Chris McDaniel au Blues Hall, le 29 septembre 2016
Sur la Beale Street, à Memphis, Chris McDaniel et son groupe jouent plusieurs fois par semaine au Blues Hall. Après des années sur la route, il s’est installé dans la ville de son enfance et chante là où de grandes légendes du blues ont débuté. Mais maintenant, il est surtout question de « fun » dans cette rue, où la fête se mêle à la musique live.
En poursuivant la fameuse route du blues, de Chicago à La Nouvelle-Orléans, la ville de Memphis est un stop incontournable pour les amateurs de musique. Elvis Presley, B.B King, Jerry Lee Lewis et bien d’autres sont de véritables symboles ici. La célèbre Beale Street est la rue la plus animée de la ville. Devenue très touristique, les magasins de souvenirs, les restaurants et les bars branchés côtoient désormais les clubs de musique live.
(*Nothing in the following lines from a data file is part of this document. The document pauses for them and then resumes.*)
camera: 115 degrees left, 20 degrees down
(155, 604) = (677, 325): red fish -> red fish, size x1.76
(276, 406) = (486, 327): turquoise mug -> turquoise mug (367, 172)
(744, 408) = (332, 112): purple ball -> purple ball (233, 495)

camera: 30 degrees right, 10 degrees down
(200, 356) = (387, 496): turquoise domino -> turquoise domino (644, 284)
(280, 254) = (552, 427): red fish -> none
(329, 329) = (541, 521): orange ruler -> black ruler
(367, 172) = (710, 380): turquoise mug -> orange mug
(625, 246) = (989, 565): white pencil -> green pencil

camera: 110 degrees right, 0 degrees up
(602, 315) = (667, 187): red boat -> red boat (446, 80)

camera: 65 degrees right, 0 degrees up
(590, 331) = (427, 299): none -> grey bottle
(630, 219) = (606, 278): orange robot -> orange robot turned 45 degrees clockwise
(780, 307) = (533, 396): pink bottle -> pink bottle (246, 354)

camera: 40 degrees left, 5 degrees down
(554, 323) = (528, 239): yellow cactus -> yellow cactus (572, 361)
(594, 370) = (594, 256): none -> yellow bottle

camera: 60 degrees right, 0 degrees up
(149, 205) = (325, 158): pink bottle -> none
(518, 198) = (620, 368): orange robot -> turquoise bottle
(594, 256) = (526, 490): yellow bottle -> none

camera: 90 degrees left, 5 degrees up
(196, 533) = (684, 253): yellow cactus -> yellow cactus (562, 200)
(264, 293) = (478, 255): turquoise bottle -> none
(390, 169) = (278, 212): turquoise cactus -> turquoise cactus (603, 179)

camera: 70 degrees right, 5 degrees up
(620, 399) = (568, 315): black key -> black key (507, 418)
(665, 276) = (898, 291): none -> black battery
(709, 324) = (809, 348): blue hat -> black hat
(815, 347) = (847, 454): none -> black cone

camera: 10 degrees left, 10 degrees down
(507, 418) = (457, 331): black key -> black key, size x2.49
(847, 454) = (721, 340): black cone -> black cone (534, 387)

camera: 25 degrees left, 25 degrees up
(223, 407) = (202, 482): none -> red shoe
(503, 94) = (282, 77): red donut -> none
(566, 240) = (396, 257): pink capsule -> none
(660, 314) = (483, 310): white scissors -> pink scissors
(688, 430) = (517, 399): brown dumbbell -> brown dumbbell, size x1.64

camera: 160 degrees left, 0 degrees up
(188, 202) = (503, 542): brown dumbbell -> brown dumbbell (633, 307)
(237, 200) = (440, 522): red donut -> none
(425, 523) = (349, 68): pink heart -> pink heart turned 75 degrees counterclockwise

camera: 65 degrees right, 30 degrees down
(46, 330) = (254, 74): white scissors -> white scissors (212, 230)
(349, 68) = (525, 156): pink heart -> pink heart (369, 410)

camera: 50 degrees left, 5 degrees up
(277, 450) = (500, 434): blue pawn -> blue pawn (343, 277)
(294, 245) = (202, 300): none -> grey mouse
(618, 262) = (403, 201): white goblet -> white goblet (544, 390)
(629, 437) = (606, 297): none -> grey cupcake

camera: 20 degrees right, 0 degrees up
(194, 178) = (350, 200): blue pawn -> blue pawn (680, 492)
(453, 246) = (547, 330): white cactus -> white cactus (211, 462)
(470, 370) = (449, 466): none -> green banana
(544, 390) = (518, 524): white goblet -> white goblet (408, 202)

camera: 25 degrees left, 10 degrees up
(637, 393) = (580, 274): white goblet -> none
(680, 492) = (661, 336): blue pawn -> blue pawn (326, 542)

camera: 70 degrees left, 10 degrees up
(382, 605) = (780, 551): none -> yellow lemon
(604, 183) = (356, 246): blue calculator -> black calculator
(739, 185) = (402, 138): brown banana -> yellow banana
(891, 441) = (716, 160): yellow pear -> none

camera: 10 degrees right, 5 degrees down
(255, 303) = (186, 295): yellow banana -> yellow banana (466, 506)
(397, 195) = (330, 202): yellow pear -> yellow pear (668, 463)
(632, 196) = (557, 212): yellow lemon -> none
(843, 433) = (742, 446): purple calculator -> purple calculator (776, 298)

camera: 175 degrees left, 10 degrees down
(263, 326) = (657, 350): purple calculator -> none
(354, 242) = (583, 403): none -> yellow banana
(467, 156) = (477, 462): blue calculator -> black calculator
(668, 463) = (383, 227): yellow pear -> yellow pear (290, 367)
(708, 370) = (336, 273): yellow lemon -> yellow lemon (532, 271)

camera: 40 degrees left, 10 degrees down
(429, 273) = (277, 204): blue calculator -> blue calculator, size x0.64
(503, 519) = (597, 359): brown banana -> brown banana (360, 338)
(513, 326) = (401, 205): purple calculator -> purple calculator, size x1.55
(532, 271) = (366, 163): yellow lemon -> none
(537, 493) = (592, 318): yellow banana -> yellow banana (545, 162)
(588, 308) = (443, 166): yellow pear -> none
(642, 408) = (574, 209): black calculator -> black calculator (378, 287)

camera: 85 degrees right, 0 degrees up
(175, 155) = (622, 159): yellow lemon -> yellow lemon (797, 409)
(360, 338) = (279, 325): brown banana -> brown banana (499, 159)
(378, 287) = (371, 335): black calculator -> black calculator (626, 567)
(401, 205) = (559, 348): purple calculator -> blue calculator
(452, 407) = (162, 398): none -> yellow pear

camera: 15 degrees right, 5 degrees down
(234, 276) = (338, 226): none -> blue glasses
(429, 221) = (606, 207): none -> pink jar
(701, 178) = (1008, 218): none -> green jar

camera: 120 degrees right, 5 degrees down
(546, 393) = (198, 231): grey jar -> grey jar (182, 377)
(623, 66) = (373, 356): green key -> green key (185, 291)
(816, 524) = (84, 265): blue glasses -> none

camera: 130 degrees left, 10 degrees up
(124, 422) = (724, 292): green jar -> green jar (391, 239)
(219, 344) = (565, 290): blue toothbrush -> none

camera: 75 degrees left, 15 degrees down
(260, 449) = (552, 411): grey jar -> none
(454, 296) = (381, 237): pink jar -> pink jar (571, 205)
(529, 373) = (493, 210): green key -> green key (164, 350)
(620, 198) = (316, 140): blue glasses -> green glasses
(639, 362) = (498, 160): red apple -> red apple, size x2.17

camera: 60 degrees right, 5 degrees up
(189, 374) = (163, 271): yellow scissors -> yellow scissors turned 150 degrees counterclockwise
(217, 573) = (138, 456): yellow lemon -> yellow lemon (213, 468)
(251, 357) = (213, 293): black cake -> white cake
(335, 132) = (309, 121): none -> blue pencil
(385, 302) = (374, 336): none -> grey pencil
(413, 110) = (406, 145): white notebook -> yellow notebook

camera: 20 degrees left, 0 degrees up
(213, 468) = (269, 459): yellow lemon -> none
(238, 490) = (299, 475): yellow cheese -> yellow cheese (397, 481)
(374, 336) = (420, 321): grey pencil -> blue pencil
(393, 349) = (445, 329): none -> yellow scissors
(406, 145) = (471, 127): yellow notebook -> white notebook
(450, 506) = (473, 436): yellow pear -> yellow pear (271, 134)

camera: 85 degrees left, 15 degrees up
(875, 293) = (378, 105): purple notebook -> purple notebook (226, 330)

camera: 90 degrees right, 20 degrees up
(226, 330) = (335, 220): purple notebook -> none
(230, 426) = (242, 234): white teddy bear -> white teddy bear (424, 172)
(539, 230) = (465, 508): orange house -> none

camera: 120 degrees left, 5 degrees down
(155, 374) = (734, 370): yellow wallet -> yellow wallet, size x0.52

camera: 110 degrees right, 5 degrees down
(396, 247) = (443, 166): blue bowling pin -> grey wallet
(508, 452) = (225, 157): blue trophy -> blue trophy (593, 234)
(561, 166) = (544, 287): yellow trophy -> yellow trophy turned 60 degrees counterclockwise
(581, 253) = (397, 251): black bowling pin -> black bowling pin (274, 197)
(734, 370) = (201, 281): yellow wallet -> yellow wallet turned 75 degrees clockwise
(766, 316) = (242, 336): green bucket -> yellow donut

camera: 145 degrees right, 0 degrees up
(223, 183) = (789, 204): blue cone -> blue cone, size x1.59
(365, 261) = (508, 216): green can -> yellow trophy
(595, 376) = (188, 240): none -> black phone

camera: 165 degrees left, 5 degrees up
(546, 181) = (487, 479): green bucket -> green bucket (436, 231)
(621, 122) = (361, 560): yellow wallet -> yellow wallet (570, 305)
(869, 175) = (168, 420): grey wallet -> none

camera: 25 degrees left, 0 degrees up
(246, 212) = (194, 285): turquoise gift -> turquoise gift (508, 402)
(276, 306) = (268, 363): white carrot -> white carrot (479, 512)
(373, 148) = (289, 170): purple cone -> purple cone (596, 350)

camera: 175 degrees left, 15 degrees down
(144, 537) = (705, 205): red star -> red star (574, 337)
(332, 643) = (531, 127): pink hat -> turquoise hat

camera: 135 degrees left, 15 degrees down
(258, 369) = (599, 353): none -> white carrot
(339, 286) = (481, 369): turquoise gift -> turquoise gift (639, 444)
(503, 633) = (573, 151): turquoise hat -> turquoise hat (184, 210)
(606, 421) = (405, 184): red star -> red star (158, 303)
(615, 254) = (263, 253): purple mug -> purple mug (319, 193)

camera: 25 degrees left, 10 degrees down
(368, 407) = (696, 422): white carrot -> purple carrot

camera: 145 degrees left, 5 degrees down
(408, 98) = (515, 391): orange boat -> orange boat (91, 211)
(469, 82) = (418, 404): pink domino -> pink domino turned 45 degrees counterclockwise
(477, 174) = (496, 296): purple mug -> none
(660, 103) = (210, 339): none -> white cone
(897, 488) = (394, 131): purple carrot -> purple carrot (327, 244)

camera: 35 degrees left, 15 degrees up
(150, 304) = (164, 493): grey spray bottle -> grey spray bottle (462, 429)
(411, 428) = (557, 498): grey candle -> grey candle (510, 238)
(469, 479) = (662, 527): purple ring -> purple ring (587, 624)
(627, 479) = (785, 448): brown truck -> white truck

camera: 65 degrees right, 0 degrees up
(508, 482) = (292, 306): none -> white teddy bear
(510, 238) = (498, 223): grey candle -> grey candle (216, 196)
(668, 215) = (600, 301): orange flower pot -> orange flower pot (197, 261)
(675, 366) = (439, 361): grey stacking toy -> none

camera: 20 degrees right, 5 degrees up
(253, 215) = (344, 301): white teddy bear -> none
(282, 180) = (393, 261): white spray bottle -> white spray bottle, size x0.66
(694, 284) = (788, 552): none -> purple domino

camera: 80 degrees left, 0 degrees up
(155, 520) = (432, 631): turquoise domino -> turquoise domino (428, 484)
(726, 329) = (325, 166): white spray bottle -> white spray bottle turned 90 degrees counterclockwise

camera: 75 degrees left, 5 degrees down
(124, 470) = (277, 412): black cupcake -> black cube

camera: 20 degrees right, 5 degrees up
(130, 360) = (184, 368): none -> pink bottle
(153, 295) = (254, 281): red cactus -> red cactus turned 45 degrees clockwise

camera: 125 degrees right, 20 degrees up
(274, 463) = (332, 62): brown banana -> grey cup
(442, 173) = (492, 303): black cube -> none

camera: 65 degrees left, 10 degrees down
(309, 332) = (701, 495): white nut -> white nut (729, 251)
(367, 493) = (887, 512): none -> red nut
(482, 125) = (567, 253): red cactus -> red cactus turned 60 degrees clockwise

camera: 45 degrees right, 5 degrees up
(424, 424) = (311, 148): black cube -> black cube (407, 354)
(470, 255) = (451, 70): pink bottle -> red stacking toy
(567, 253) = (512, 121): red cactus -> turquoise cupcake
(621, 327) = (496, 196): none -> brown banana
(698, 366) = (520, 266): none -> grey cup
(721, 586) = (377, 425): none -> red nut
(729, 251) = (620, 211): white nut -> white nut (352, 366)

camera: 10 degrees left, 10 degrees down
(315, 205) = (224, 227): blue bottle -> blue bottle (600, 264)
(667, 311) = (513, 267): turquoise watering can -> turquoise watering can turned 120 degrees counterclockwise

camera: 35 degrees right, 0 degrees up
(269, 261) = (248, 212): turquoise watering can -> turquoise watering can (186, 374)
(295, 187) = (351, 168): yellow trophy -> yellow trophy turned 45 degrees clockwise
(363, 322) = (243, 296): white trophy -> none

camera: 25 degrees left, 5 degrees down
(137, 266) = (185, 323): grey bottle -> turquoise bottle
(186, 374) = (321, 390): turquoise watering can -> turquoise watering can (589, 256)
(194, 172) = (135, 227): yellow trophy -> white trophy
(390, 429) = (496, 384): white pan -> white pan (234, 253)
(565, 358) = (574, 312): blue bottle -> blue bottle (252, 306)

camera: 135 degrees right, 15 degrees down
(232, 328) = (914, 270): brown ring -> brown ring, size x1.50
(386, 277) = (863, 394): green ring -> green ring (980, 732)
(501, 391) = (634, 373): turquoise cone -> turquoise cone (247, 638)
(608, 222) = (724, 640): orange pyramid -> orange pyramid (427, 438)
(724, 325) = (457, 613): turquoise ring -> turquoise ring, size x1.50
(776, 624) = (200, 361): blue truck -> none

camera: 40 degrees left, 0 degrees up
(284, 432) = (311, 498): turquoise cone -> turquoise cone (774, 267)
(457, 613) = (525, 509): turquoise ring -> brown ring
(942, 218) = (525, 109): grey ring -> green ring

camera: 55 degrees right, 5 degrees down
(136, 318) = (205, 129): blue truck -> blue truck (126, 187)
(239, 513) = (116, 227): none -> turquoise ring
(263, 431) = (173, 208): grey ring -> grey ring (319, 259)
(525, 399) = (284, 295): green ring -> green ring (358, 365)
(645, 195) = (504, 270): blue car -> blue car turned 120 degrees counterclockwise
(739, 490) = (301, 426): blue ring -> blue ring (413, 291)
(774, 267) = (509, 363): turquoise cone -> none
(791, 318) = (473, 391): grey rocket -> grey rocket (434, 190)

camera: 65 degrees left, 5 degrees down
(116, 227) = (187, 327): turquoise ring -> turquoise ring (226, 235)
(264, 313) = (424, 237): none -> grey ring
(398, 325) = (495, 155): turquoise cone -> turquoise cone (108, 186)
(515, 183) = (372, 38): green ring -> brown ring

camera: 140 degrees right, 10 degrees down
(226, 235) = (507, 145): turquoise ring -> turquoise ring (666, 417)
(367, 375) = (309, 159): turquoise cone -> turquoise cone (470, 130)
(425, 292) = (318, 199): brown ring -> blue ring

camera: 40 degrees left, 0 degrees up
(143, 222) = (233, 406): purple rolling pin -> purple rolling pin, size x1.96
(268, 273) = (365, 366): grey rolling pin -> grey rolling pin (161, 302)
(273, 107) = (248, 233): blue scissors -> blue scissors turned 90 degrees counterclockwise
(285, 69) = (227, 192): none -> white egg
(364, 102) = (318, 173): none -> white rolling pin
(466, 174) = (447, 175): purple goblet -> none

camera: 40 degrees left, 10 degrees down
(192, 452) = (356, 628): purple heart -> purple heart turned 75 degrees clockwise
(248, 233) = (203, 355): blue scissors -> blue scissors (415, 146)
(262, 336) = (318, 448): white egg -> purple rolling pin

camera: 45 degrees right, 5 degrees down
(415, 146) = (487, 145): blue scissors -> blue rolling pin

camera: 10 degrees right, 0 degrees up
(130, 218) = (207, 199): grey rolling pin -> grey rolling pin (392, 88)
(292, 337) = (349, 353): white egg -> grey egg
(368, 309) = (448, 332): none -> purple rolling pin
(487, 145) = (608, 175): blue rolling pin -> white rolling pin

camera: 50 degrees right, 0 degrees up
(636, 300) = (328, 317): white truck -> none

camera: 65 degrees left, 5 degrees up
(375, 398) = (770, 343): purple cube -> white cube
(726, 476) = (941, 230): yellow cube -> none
La plupart des gens y viennent pour y faire la fête, boire des hurricanes (cocktails très sucrés) et les vrais amateurs de blues se font rares ! Alors les musiciens de la Beale Street se mettent à jouer des répertoires connus et même du rock. « I play for everybody! » (“Je joue pour tout le monde !“), nous dit Chris McDaniel. Ce chanteur, âgé de 56 ans, est né et a été élevé à Memphis où il a commencé à chanter à l’église quant il était enfant.

Dans le brouhaha de la rue, sa voix nous a attiré au comptoir du Blues Hall. The Chris McDaniel Band est un groupe très apprécié dans ce petit bar de Memphis. « It’s always about fun and I sing for people from all around the world » (C’est toujours un amusement et je chante devant des gens qui viennent du monde entier“), affirme Chris. Les habitués côtoient les nombreux touristes et tout le monde profite de l’ambiance détendue. « I love to sing but it’s not about lot of money » (“J’adore chanter mais cela ne fait pas gagner beaucoup d’argent“), explique Chris. Chaque soir, il partage avec ses musiciens les pourboires et un petit pourcentage du bar. Nous recommandons alors une bière et nous écoutons leur reprise de « Stand by me », en hommage aux vétérans et à ceux qui sont devenus sans-abris. Une honte pour l’américain qui a perdu trois membres de sa famille au Vietnam. « I sing for them, to keep the light in everybody’s mind » (“Je chante pour eux et pour que les gens gardent l’espoir“), révèle ce dernier.
« I have done my job »

Au milieu des jeunes groupes de la ville, le chanteur souhaite surtout profiter d’un peu plus de tranquillité. Il est revenu s’installé dans sa ville natale après avoir tourné durant toute sa carrière de musicien. « I want to enjoy my life now with my wife and children » (“Je veux profiter de la vie maintenant, avec mes enfants et ma femme“), raconte-t-il. Celui qui est monté sur scène avec Al Green ou encore Kool and the Gang, se dit fatigué de tout ça : « It’s difficult to be on the road. I don’t have the desire now, I have done my job! » (“C’est difficile d’être sur la route. Je n’en ai plus envie, j’ai fait mon boulot !“). Si cela ne transparaît pas quand Chris est sur scène, c’est un musicien, lassé d’une vie trop éprouvante, qui se trouve devant nous. Il préfère désormais rester chez lui, tout en allant chanter et faire la fête avec ses amis deux soirs par semaine, sans plus aucune pression. La musique est devenue son gagne-pain, juste assez pour mener une vie plus paisible.